Title : The Nightingale
Author : Kristin Hannah
Genre : Historical
Publisher : Macmillan Audio
Narrator : Polly Stone
Listening Length : 17 hours 19 minutes
Rating : ⭐️⭐️⭐️⭐️
Narrator: ⭐️⭐️⭐️⭐️⭐️
Kristin Hannah’s Nightingale is about 2 French sisters in World War II. When Hitler invades France, Vianne Mauriac the elder sister is living happily with husband Antoine and daughter Sophy in the small village of Carriveau. The younger and more impetuous sister, 18 year old Isabelle, is in a finishing school having been rusticated from several different educational institutions. She does not last long at the Finishing school either and makes her way back to her widower father in Paris. When the Nazi soldiers march into Paris, Isabelle’s father sends Isabelle to Vienne for safety, but once there Isabelle chafes to join the active fight against the Germans.

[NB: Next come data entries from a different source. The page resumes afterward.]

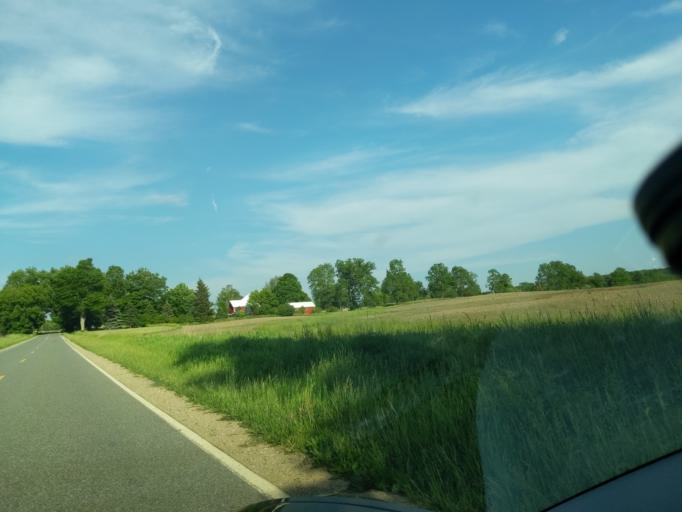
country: US
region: Michigan
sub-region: Barry County
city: Nashville
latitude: 42.6251
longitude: -85.1093
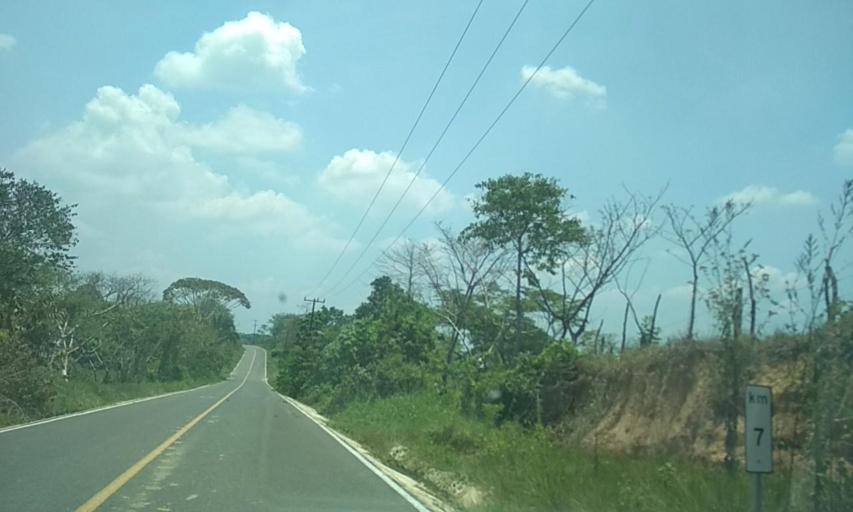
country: MX
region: Tabasco
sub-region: Huimanguillo
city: Francisco Rueda
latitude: 17.7609
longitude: -94.0577
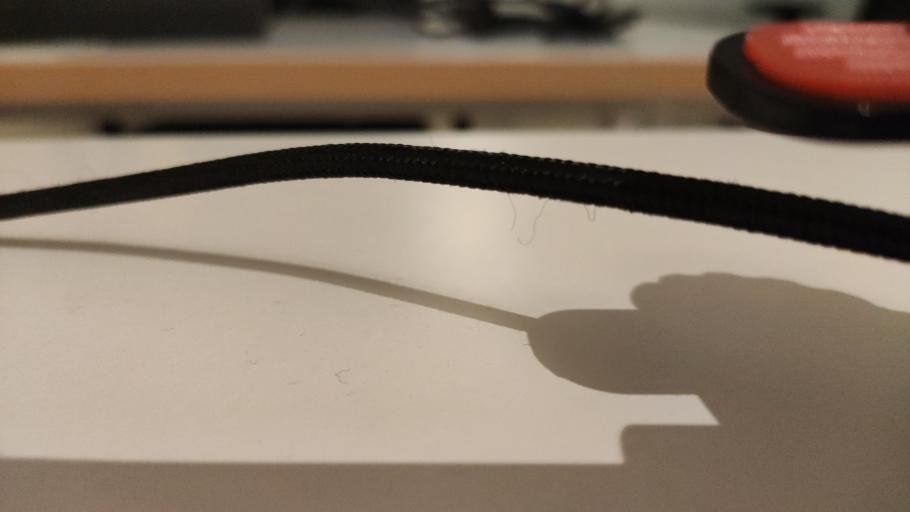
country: RU
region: Moskovskaya
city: Il'inskiy Pogost
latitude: 55.5128
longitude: 38.8714
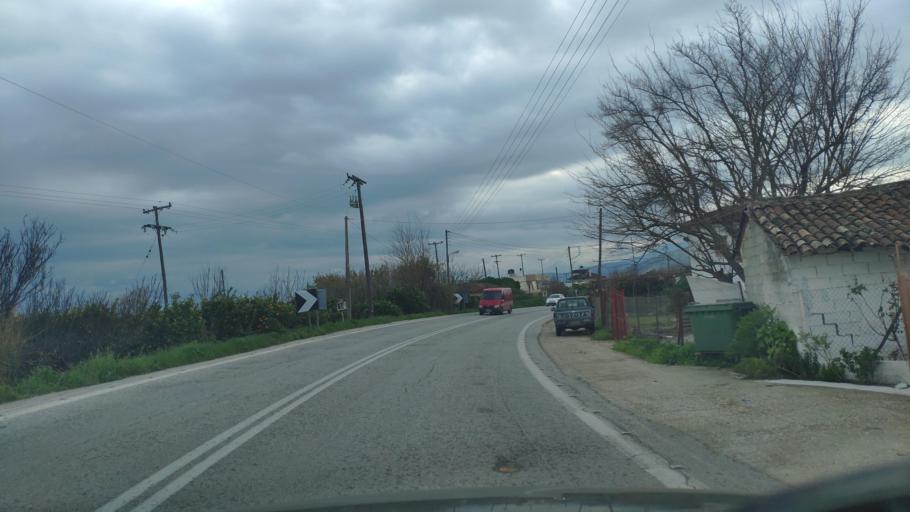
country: GR
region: Peloponnese
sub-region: Nomos Argolidos
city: Nea Kios
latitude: 37.5854
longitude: 22.7096
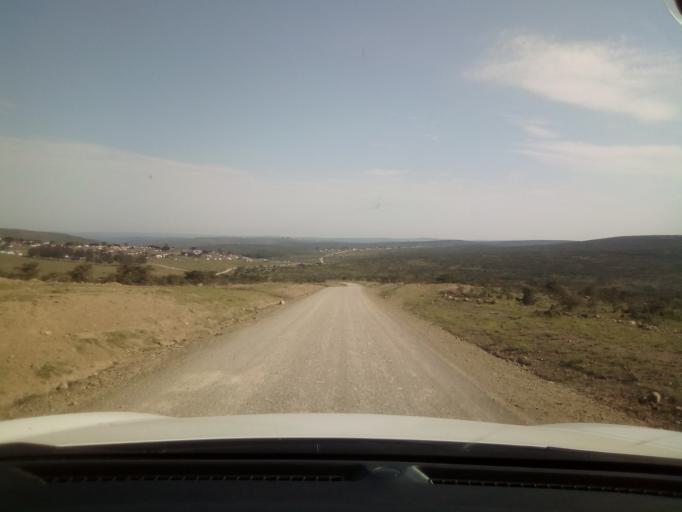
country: ZA
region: Eastern Cape
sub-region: Buffalo City Metropolitan Municipality
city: Bhisho
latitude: -32.9872
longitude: 27.2509
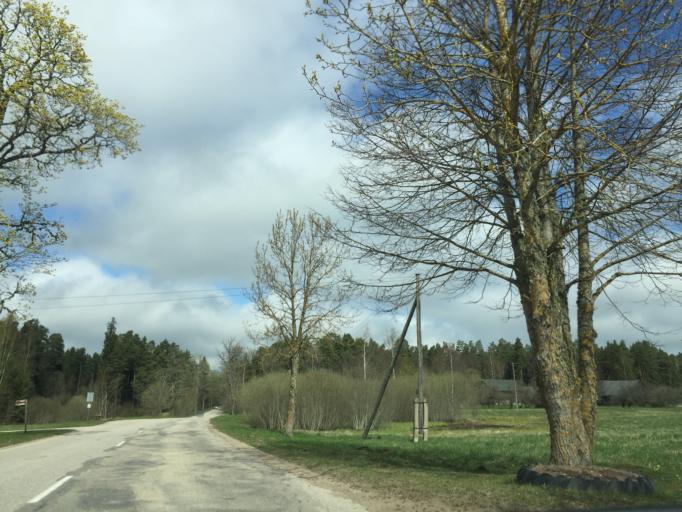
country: LV
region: Apes Novads
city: Ape
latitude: 57.5021
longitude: 26.4011
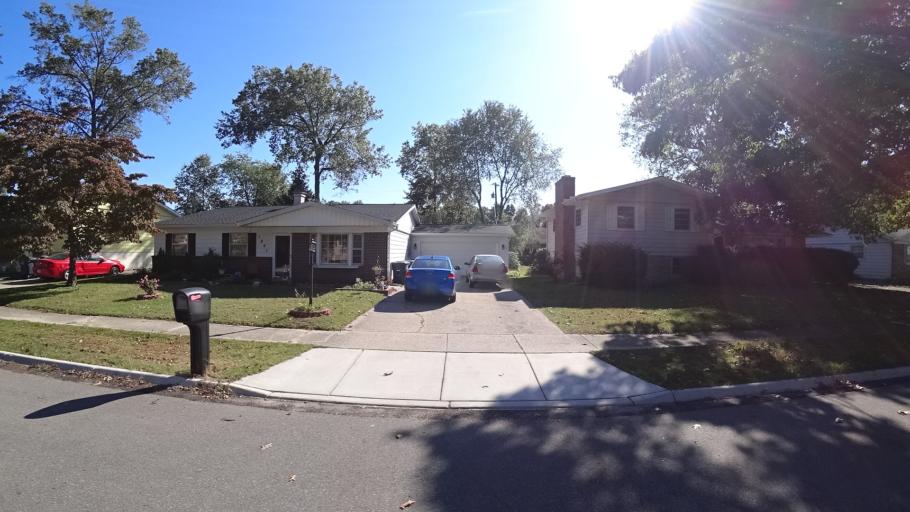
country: US
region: Indiana
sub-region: LaPorte County
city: Michigan City
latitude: 41.6880
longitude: -86.9068
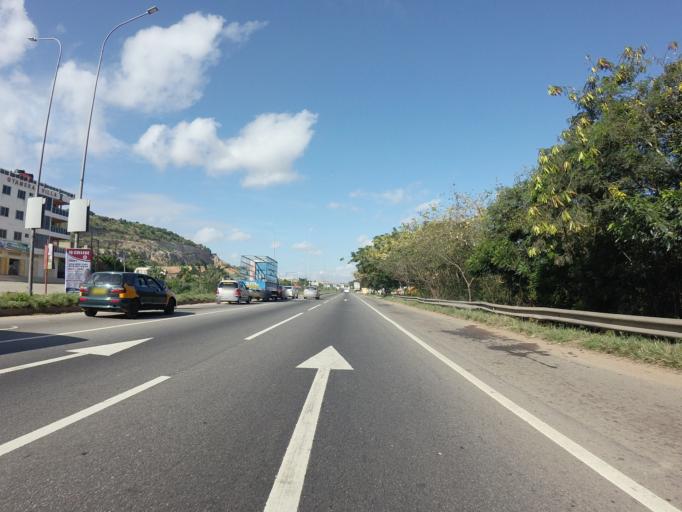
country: GH
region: Central
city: Kasoa
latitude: 5.5519
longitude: -0.3670
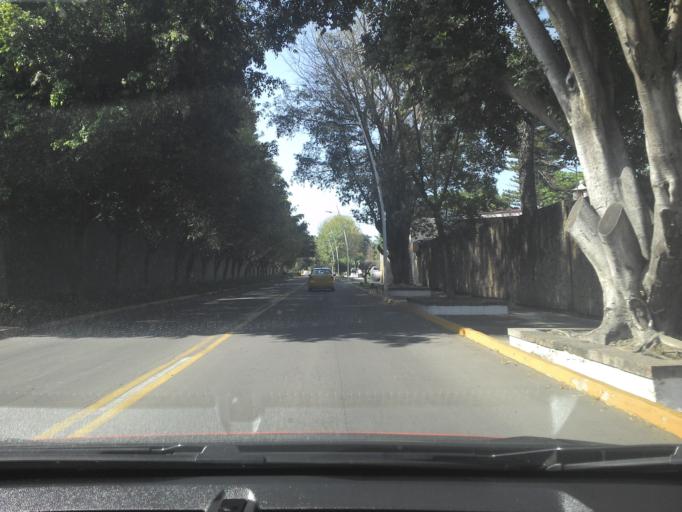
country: MX
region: Jalisco
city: Zapopan2
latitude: 20.6947
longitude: -103.4008
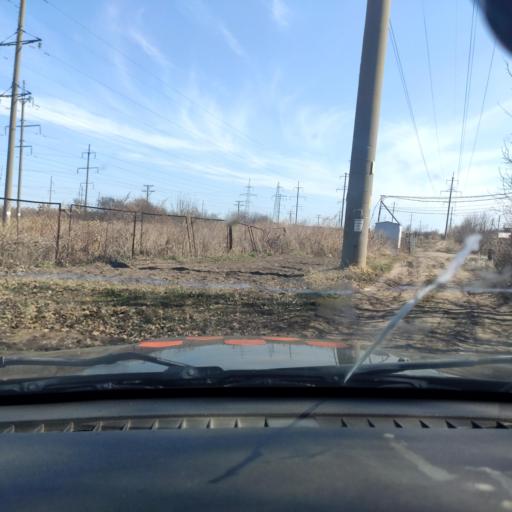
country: RU
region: Samara
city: Tol'yatti
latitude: 53.5871
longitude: 49.3143
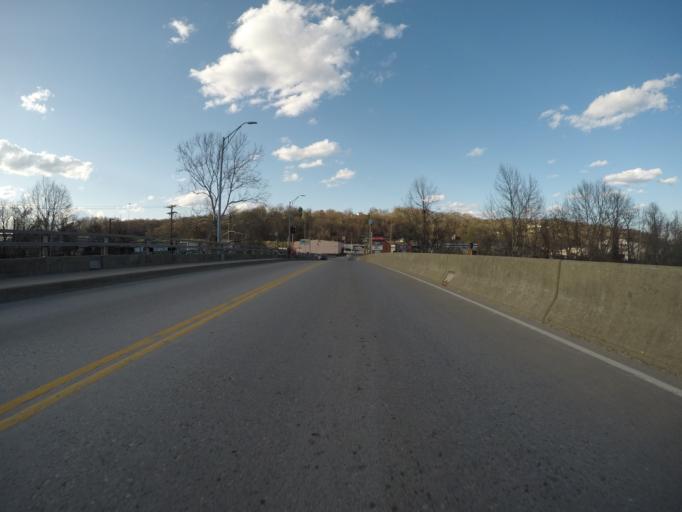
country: US
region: West Virginia
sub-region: Kanawha County
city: Charleston
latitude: 38.3583
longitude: -81.6275
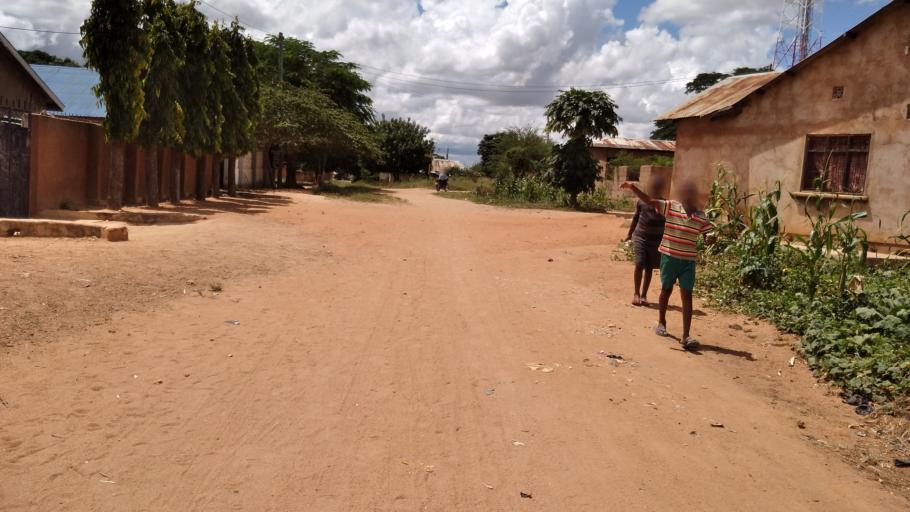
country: TZ
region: Dodoma
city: Dodoma
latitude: -6.1611
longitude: 35.7343
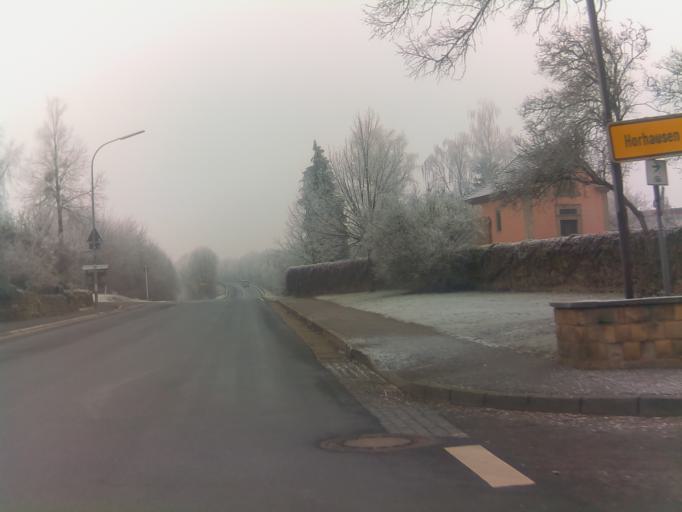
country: DE
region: Bavaria
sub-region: Regierungsbezirk Unterfranken
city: Wonfurt
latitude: 50.0097
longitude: 10.4651
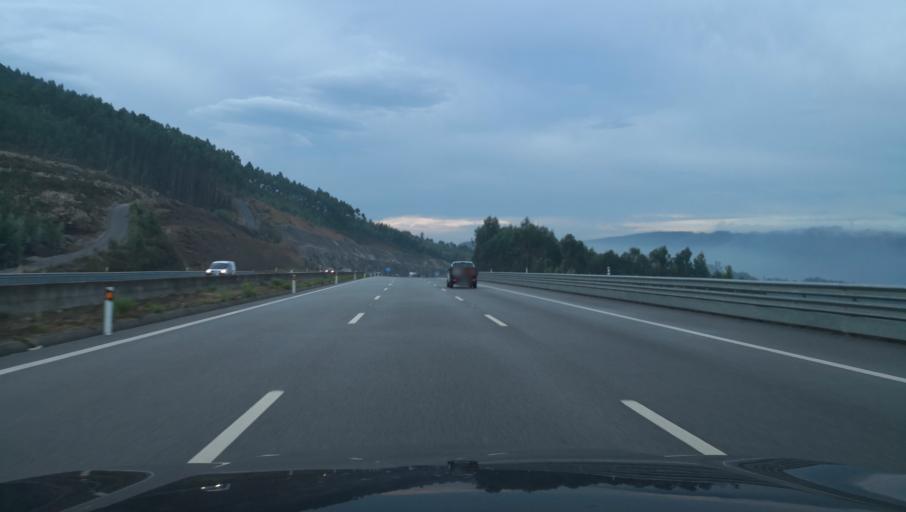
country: PT
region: Porto
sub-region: Paredes
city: Recarei
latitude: 41.1163
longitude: -8.4328
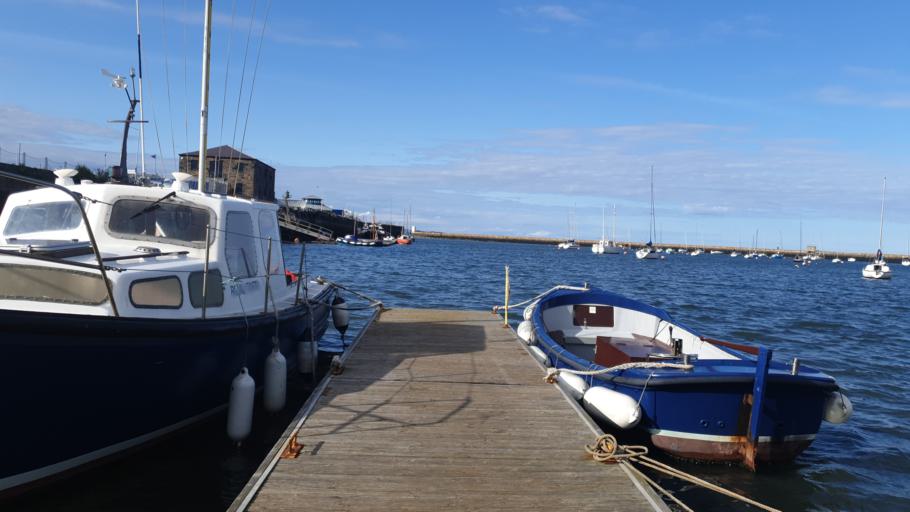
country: GB
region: Scotland
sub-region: Edinburgh
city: Edinburgh
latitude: 55.9832
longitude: -3.2227
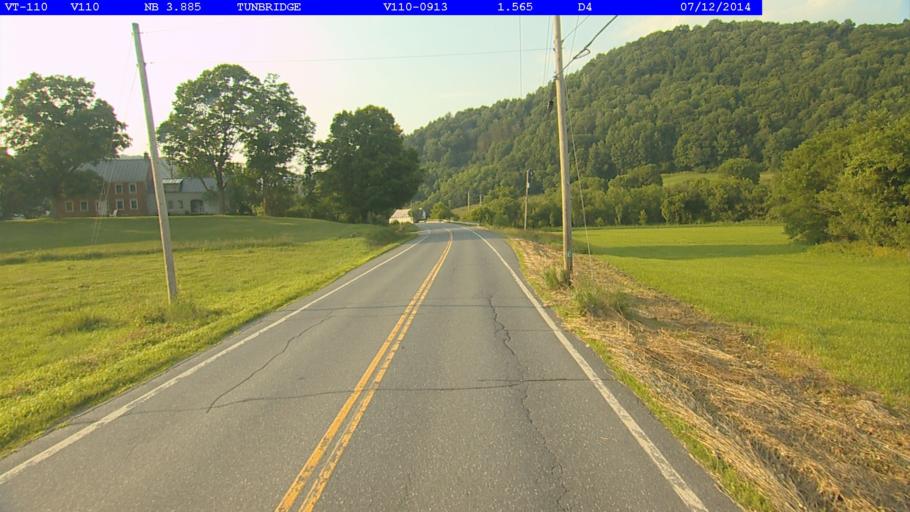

As the occupation grows and German atrocities rise along with the targeting of Jews – first foreign-born and then all – many of whom are friends and neighbors, both sisters’ lives take very different paths. Vianne, meeker and responsible for Sophy with Antoine gone off to fight, asks no questions and tries to keep her head down, and deal with the situation a day at a time, even when that entails having a German officer “billet” in her home. Isabelle meets up with the underground protestors and becomes initially the secret distributor of resistance literature, and later comes to be known as The Nightingale, responsible for getting downed British and American Allied pilots back to safety.
I haven’t read/heard Kristin Hannah’s work before but The Nightingale is a great introduction. Although World War tales are not my cup of tea, The Nightingale is compelling reading. Hannah details out her storylines – the events in the book are major world events – and fleshes out her characters with great care, so that we know them intimately and are with them on their rocky roads. Her words show us the progression of evil in visceral detail – poverty, hunger, oppression, families being separated and taken to “work” camps in Germany, being hunted and targeted for one’s religion – and the changes it brings in the two sisters.
Narrator Polly Stone is fantastic. She gives each of the sisters their distinct personalities and even does the male voices well. This is a big book – lots of detail, most of it minutiae and personal – and while I may not have been able to maintain the momentum had I read it, it was a compelling listen because of Stone.